Cisco Can’t Get No Respect

Cisco delivered strong earnings and guidance late Tuesday, but investors just couldn’t bring themselves to reward the networking giant.

Cisco lost 1% during Wednesday’s trading session, as investors ignored stellar results and instead fretted about rising inventories and whether a sequential decline in router revenues meant that Juniper was stealing high-end market share.

What it may come down to is that despite a strong report, Cisco remains richly valued, at 34 times earnings and seven times sales. And with earnings growth expected to slow over the next year, that could mean slow going for Cisco investors.

Stocks finished the day mixed, but that was a dramatic improvement from the steep declines the indexes were in just two hours before the market closed.
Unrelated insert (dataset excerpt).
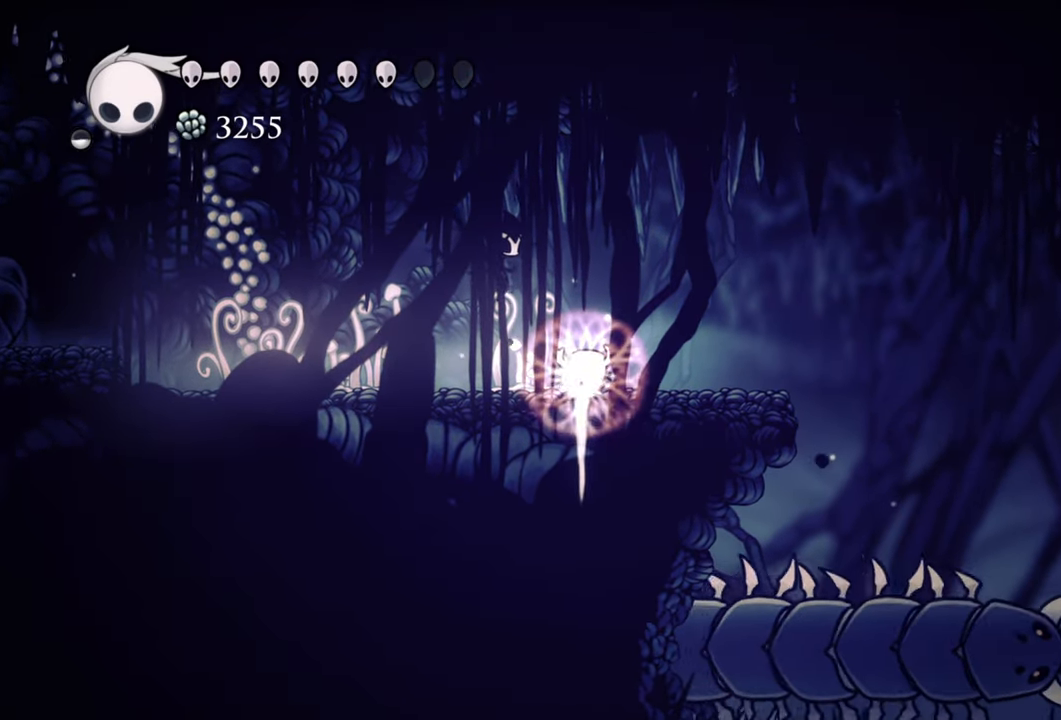
{"buttons": ["Y", "DPAD_DOWN"], "events": []}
The Nasdaq lost 5 to 1925, the S&P 500 added 1 to 1097, and the Dow climbed 25 to 10,045. Volume rose to 1.7 billion shares on the NYSE, and 1.89 billion on the Nasdaq. Advancers led 17-15 on the NYSE, but decliners led 17-14 on the Nasdaq. Upside volume was 52% on the NYSE, and 37% on the Nasdaq. New highs-new lows were 8-208 on the NYSE, and 21-100 on the Nasdaq.
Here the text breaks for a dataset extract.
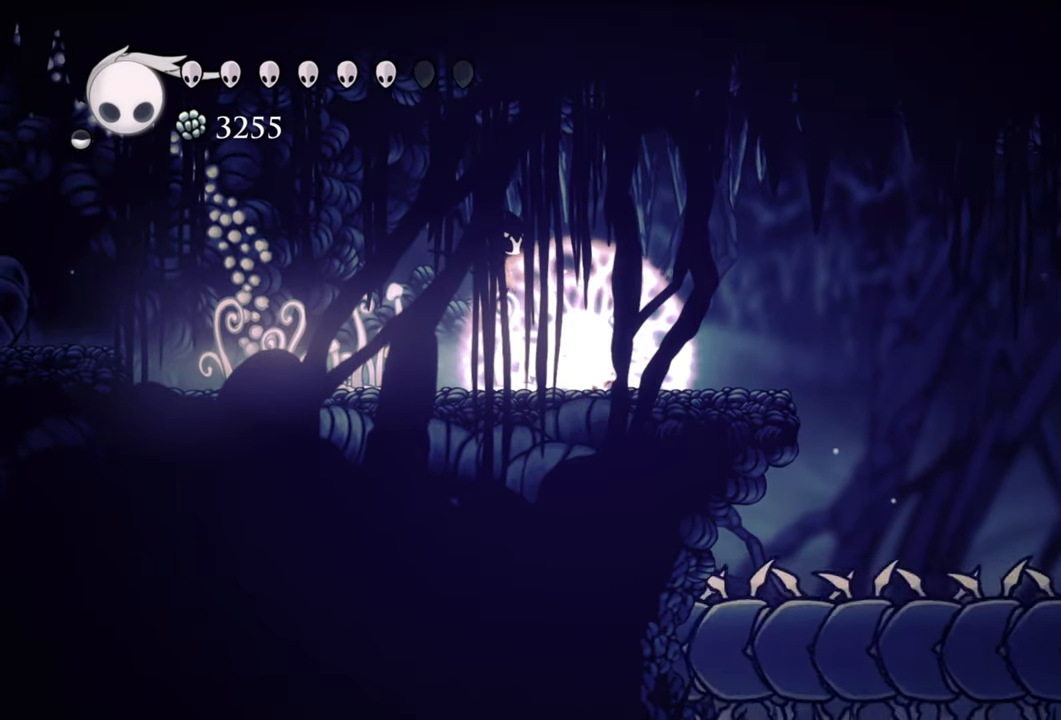
{"buttons": ["Y", "DPAD_DOWN"], "events": []}
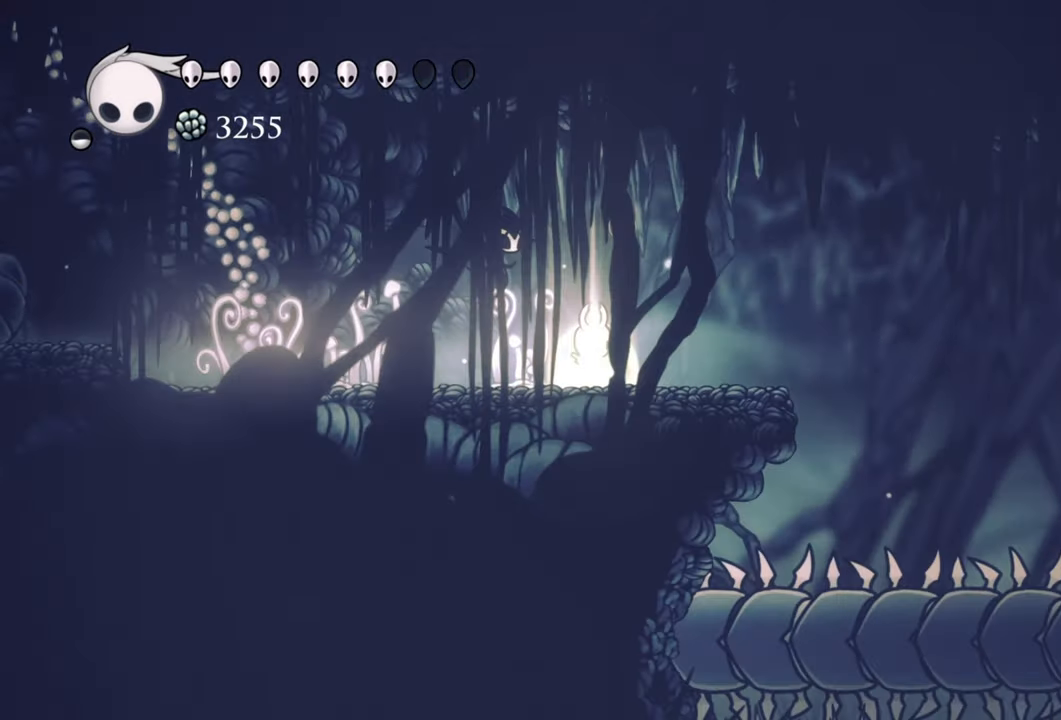
{"buttons": []}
After the close, Mamma.com blew past estimates with earnings of 13 cents a share.

During the day, Red Envelope fell 10% on its earnings report, but Sycamore gained 3% on its results.

Wireless Facilities rose 3% on a Defense Department contract.

Qualcomm slipped despite raising guidance.

Novell gained 3% on Linux plans.

AT&T edged higher on a contract with Lockheed Martin.